▶ DATASET RECORDS:
--------------------
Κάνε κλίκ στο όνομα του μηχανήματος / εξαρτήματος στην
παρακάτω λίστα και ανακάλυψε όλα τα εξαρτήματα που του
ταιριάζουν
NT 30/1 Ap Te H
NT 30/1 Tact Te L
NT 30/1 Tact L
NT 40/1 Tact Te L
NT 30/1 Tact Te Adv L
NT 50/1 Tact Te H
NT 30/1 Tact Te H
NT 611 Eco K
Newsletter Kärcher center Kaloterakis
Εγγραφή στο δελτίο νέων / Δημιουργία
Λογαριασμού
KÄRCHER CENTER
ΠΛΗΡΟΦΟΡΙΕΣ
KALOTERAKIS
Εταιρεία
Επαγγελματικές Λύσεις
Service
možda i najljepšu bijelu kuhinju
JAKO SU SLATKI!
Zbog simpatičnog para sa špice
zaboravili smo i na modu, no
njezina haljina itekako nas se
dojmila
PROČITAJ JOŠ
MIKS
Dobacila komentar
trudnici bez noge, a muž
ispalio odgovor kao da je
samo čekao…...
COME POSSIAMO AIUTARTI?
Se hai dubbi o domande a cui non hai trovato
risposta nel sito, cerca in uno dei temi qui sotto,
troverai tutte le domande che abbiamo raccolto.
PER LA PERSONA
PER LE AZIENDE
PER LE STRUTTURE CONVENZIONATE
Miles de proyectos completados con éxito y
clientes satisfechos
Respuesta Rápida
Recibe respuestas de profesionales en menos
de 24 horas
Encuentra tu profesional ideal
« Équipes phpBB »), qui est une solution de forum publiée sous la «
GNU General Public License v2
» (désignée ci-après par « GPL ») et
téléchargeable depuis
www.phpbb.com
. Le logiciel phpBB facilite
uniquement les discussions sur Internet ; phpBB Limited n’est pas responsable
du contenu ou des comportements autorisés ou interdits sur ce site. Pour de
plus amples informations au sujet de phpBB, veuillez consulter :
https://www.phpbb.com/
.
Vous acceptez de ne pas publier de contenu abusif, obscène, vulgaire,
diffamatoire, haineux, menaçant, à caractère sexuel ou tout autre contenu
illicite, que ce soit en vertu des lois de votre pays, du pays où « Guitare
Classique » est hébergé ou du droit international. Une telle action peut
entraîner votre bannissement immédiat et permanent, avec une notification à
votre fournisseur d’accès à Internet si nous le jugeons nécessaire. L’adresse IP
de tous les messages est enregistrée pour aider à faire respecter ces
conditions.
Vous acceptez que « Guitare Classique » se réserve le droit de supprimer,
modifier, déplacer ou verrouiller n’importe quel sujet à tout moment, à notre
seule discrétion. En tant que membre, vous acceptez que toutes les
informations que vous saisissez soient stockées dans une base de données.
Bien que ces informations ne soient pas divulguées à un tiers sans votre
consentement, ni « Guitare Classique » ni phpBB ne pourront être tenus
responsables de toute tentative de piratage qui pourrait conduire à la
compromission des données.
--------------------
▶ TASK PROMPT: Output the entries exactly. Leave nothing out.

▶ ANSWER SPACE:
Κάνε κλίκ στο όνομα του μηχανήματος / εξαρτήματος στην
παρακάτω λίστα και ανακάλυψε όλα τα εξαρτήματα που του
ταιριάζουν
NT 30/1 Ap Te H
NT 30/1 Tact Te L
NT 30/1 Tact L
NT 40/1 Tact Te L
NT 30/1 Tact Te Adv L
NT 50/1 Tact Te H
NT 30/1 Tact Te H
NT 611 Eco K
Newsletter Kärcher center Kaloterakis
Εγγραφή στο δελτίο νέων / Δημιουργία
Λογαριασμού
KÄRCHER CENTER
ΠΛΗΡΟΦΟΡΙΕΣ
KALOTERAKIS
Εταιρεία
Επαγγελματικές Λύσεις
Service
možda i najljepšu bijelu kuhinju
JAKO SU SLATKI!
Zbog simpatičnog para sa špice
zaboravili smo i na modu, no
njezina haljina itekako nas se
dojmila
PROČITAJ JOŠ
MIKS
Dobacila komentar
trudnici bez noge, a muž
ispalio odgovor kao da je
samo čekao…...
COME POSSIAMO AIUTARTI?
Se hai dubbi o domande a cui non hai trovato
risposta nel sito, cerca in uno dei temi qui sotto,
troverai tutte le domande che abbiamo raccolto.
PER LA PERSONA
PER LE AZIENDE
PER LE STRUTTURE CONVENZIONATE
Miles de proyectos completados con éxito y
clientes satisfechos
Respuesta Rápida
Recibe respuestas de profesionales en menos
de 24 horas
Encuentra tu profesional ideal
« Équipes phpBB »), qui est une solution de forum publiée sous la «
GNU General Public License v2
» (désignée ci-après par « GPL ») et
téléchargeable depuis
www.phpbb.com
. Le logiciel phpBB facilite
uniquement les discussions sur Internet ; phpBB Limited n’est pas responsable
du contenu ou des comportements autorisés ou interdits sur ce site. Pour de
plus amples informations au sujet de phpBB, veuillez consulter :
https://www.phpbb.com/
.
Vous acceptez de ne pas publier de contenu abusif, obscène, vulgaire,
diffamatoire, haineux, menaçant, à caractère sexuel ou tout autre contenu
illicite, que ce soit en vertu des lois de votre pays, du pays où « Guitare
Classique » est hébergé ou du droit international. Une telle action peut
entraîner votre bannissement immédiat et permanent, avec une notification à
votre fournisseur d’accès à Internet si nous le jugeons nécessaire. L’adresse IP
de tous les messages est enregistrée pour aider à faire respecter ces
conditions.
Vous acceptez que « Guitare Classique » se réserve le droit de supprimer,
modifier, déplacer ou verrouiller n’importe quel sujet à tout moment, à notre
seule discrétion. En tant que membre, vous acceptez que toutes les
informations que vous saisissez soient stockées dans une base de données.
Bien que ces informations ne soient pas divulguées à un tiers sans votre
consentement, ni « Guitare Classique » ni phpBB ne pourront être tenus
responsables de toute tentative de piratage qui pourrait conduire à la
compromission des données.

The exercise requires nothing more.